En fait, si la majorité du pays était favorable au ‘Hamets dans les hôpitaux, ça serait la loi. Mais il n’y a qu’une minorité d’athées en Israël.
Je trouve, globalement, qu’il y a trop d’incompréhension entre les croyants et les laïques en Israël. Il y a eu des rapprochements dans les dernières décennies, mais d’un autre côté, nous avons maintenant de jeunes israéliens qui sont « engoyisés » depuis 3 générations.
Jusque-là, l’israélien anti-Torah avait tout de même des parents ou au moins des grands-parents qui faisaient Pessa’h, de nos jours, il y a plus d’israéliens totalement déconnectés du judaïsme qu’avant.
C’est paradoxalement ce qui fait qu’ils sont moins hargneux dans leur haine du judaïsme, mais ils en demeurent très éloignés.
Et quand on leur dit qu’ils ne peuvent pas amener leur sandwich à l’hôpital, ils s’offusquent et trouvent que c’est une atteinte injustifiée à leur liberté.
De l’autre côté, certains religieux donnent l’impression d’une volonté de s’imposer aux athées, sans tenir compte de leur positionnement/sensibilité. Ils estiment qu’ils sont en Israël et que c’est le pays de la Torah, donc pas de quartier pour les athées, comme si ces derniers n’étaient pas légitimes en Israël.

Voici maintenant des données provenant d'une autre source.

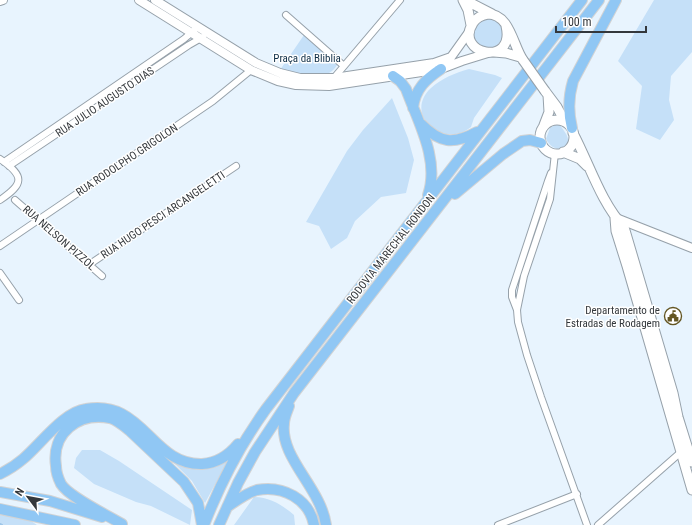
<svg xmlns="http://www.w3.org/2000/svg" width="692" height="525" font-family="'Roboto Condensed',sans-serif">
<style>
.green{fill:#c5e0f8}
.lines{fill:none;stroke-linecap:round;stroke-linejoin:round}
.stream{stroke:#9ec6e8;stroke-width:2}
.minor-casing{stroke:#96a1aa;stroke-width:8}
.tertiary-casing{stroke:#96a1aa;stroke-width:10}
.secondary-casing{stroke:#96a1aa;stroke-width:11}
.trunk-casing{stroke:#d2d3d4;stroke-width:12}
.minor{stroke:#fff;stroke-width:6}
.tertiary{stroke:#fff;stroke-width:8}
.secondary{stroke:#fff;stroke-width:9}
.trunk{stroke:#90c7f4;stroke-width:10}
.secondary-bridge-casing{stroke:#96a1aa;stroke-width:11;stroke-linecap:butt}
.secondary-bridge{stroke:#fff;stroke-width:9}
.labels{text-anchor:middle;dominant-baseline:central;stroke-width:3;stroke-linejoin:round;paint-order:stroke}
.park-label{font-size:11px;fill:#0e2d45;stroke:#fff}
.street-label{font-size:11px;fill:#34383c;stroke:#fff}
.poi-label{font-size:11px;fill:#34383c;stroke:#fff;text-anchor:end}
</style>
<rect width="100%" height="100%" fill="#e8f4fe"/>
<path class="green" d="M654 0H692V52L671 76 669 100 674 120 660 140 636 129 642 86 618 61Z
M473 33a15 15 0 1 1 30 0a15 15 0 1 1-30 0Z
M304 35 338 64C335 68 333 71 329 73 320 77 290 73 280 70Z
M469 69 495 75 502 78 474 118 471 127C468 129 464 132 460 133 432 141 407 110 431 88 442 78 455 73 469 69Z
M392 98 408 138 414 160 406 193 381 197 355 221 347 238 331 249 319 226 306 222 347 151 363 130Z
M555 125H560C564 131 570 137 568 145L562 149C554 149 550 146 546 139L550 128Z
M82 450H100L119 461 192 510 190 525 151 506 136 502 94 484 74 468 76 458Z
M230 457 205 503 192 481 169 458C195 473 204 474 230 457Z
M254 497C270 497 282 505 294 515L295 525H234Z
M0 515 28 519 37 525H0Z"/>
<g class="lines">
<path class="stream" d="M0 524 2 525"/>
<g class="minor-casing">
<path id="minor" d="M286 15 344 66
M333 79 400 0
M555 153 550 199 524 276 517 310 518 322 527 355 541 397 587 525
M0 159C25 176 24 184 0 200
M4 162 184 39 198 27
M9 166 189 45 203 37
M15 200 102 276
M0 246 213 101 251 70
M90 264 236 166
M0 273 19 300
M517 310 512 297V290L548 181 551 173
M498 525 577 494
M598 525 681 452"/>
</g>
<g class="tertiary-casing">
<path id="tertiary" d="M139 0 251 70 278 81 296 85 329 86 428 71H438
M155 0 256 63 280 73 300 78H334L434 63 451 57
M0 1 3 0
M449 60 469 32
M441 69 462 61 488 53
M616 218 692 248"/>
</g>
<g class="secondary-casing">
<path id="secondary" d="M463 0 468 10 471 25
M465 0 492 14
M506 26C516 68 453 54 473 23 476 18 482 15 488 14 510 14 513 46 523 60
M494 52 506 53 520 57
M545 91 557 107 565 122
M540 137a17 17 0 1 1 34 0a17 17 0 1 1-34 0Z
M544 125 549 112 548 95
M573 133C589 163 601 203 624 227L673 393 678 417 692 462
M563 152 580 159 587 166
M615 218 616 231 627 266 692 490"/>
</g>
<g class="trunk-casing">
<path id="trunk" d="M393 76 400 81 406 89C418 122 440 160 428 195
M413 108C415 89 426 79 441 69
M421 124C440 143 453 145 477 132
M572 128C568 112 568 98 573 81L616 0
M455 194 503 154 522 141 530 140 541 143
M289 406C287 412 284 417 284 424 280 458 321 488 326 525
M0 474C8 470 16 465 23 459 40 445 63 412 86 409 98 407 111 408 122 414 151 429 164 465 202 464 217 463 229 455 238 444
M0 492 50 501 102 517
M227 507C236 501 246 493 257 490 283 485 309 499 314 525
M0 509 75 525
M122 524C107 515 69 497 61 484 58 478 56 472 56 466 51 433 78 412 110 418 117 420 124 426 130 431L184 482 198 503 202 525
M204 525C220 484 240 445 266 409L582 0
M219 525 238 483 255 452 294 393 599 0"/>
</g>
<use href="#minor" class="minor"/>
<use href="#tertiary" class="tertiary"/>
<use href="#secondary" class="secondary"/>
<use href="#trunk" class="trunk"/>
<g class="secondary-bridge-casing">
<path id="secondary-bridge" d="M523 60 545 91"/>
</g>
<use href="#secondary-bridge" class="secondary-bridge"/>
</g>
<defs>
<g id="civic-ring" transform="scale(0.9)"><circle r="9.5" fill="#fff" stroke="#645623" stroke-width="1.5"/><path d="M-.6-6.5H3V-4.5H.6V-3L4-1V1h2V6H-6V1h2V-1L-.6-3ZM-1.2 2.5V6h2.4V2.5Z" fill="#645623"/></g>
</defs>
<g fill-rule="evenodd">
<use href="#civic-ring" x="673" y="316"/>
</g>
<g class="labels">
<g class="park-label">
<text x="307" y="58">Praça da Bliblia</text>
</g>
<g class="street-label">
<text transform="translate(105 102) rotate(-34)">RUA JULIO AUGUSTO DIAS</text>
<text transform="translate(127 160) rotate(-34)">RUA RODOLPHO GRIGOLON</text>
<text transform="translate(163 215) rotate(-34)">RUA HUGO PESCI ARCANGELETTI</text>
<text transform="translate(59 238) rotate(41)">RUA NELSON PIZZOL</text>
<text transform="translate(391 249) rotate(-52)">RODOVIA MARECHAL RONDON</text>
</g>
<g class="poi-label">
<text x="660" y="310">Departamento de<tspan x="660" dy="13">Estradas de Rodagem</tspan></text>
</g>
</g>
<g transform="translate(28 497) rotate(302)" stroke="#ffffff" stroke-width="3" paint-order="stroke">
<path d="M0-3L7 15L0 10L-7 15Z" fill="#34383c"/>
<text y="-6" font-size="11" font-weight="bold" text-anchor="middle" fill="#34383c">N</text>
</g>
<path d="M556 26v6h90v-6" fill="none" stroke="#34383c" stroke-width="2"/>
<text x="562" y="26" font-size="12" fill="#34383c" stroke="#ffffff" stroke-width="3" paint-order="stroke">100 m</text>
</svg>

Ils ne le sont peut-être pas en « Erets Israel », mais vis-à-vis de l’état d’Israël, c’est différent.
Toutefois, j’ai l’impression d’un progrès b"h dans cette situation d’incompréhension et ce mépris mutuel, je ne sais pas si mon impression se vérifie vraiment au niveau des chiffres, mais il me semble qu’il y a moins de mépris qu’avant.
En tout cas, il y a encore du chemin.
PS: je ne me relis pas, désolé pour les fautes.